▶ **Your objective**: Copy every line of the entries below word for word, keeping their original order.

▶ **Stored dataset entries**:

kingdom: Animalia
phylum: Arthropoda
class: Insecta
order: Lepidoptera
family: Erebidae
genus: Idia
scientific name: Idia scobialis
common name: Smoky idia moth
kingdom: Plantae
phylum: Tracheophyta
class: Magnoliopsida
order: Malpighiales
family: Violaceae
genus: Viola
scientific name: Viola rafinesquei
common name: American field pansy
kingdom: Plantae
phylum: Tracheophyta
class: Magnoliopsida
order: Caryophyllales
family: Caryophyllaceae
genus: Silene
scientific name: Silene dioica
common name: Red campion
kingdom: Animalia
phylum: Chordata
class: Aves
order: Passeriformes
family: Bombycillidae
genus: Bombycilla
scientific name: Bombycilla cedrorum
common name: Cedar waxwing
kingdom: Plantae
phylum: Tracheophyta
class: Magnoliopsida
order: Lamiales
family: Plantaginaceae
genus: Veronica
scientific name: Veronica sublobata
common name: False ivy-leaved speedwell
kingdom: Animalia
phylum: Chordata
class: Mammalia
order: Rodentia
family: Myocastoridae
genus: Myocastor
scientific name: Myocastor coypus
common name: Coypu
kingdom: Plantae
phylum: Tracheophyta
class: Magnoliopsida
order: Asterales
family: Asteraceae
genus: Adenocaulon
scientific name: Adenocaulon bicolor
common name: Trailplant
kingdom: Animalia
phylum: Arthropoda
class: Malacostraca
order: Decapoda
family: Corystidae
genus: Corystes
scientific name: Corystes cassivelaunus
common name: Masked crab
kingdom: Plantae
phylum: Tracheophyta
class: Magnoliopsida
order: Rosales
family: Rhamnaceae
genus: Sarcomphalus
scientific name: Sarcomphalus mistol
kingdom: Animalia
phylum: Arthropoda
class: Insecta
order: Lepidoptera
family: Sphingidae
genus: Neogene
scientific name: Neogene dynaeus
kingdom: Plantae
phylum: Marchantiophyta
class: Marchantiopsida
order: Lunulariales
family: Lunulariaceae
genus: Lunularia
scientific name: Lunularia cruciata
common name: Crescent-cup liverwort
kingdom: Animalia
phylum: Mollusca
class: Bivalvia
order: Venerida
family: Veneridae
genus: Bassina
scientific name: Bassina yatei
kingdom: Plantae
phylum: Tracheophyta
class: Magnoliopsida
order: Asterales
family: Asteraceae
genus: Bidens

▶ **Answer to this task**:
kingdom: Animalia
phylum: Arthropoda
class: Insecta
order: Lepidoptera
family: Erebidae
genus: Idia
scientific name: Idia scobialis
common name: Smoky idia moth
kingdom: Plantae
phylum: Tracheophyta
class: Magnoliopsida
order: Malpighiales
family: Violaceae
genus: Viola
scientific name: Viola rafinesquei
common name: American field pansy
kingdom: Plantae
phylum: Tracheophyta
class: Magnoliopsida
order: Caryophyllales
family: Caryophyllaceae
genus: Silene
scientific name: Silene dioica
common name: Red campion
kingdom: Animalia
phylum: Chordata
class: Aves
order: Passeriformes
family: Bombycillidae
genus: Bombycilla
scientific name: Bombycilla cedrorum
common name: Cedar waxwing
kingdom: Plantae
phylum: Tracheophyta
class: Magnoliopsida
order: Lamiales
family: Plantaginaceae
genus: Veronica
scientific name: Veronica sublobata
common name: False ivy-leaved speedwell
kingdom: Animalia
phylum: Chordata
class: Mammalia
order: Rodentia
family: Myocastoridae
genus: Myocastor
scientific name: Myocastor coypus
common name: Coypu
kingdom: Plantae
phylum: Tracheophyta
class: Magnoliopsida
order: Asterales
family: Asteraceae
genus: Adenocaulon
scientific name: Adenocaulon bicolor
common name: Trailplant
kingdom: Animalia
phylum: Arthropoda
class: Malacostraca
order: Decapoda
family: Corystidae
genus: Corystes
scientific name: Corystes cassivelaunus
common name: Masked crab
kingdom: Plantae
phylum: Tracheophyta
class: Magnoliopsida
order: Rosales
family: Rhamnaceae
genus: Sarcomphalus
scientific name: Sarcomphalus mistol
kingdom: Animalia
phylum: Arthropoda
class: Insecta
order: Lepidoptera
family: Sphingidae
genus: Neogene
scientific name: Neogene dynaeus
kingdom: Plantae
phylum: Marchantiophyta
class: Marchantiopsida
order: Lunulariales
family: Lunulariaceae
genus: Lunularia
scientific name: Lunularia cruciata
common name: Crescent-cup liverwort
kingdom: Animalia
phylum: Mollusca
class: Bivalvia
order: Venerida
family: Veneridae
genus: Bassina
scientific name: Bassina yatei
kingdom: Plantae
phylum: Tracheophyta
class: Magnoliopsida
order: Asterales
family: Asteraceae
genus: Bidens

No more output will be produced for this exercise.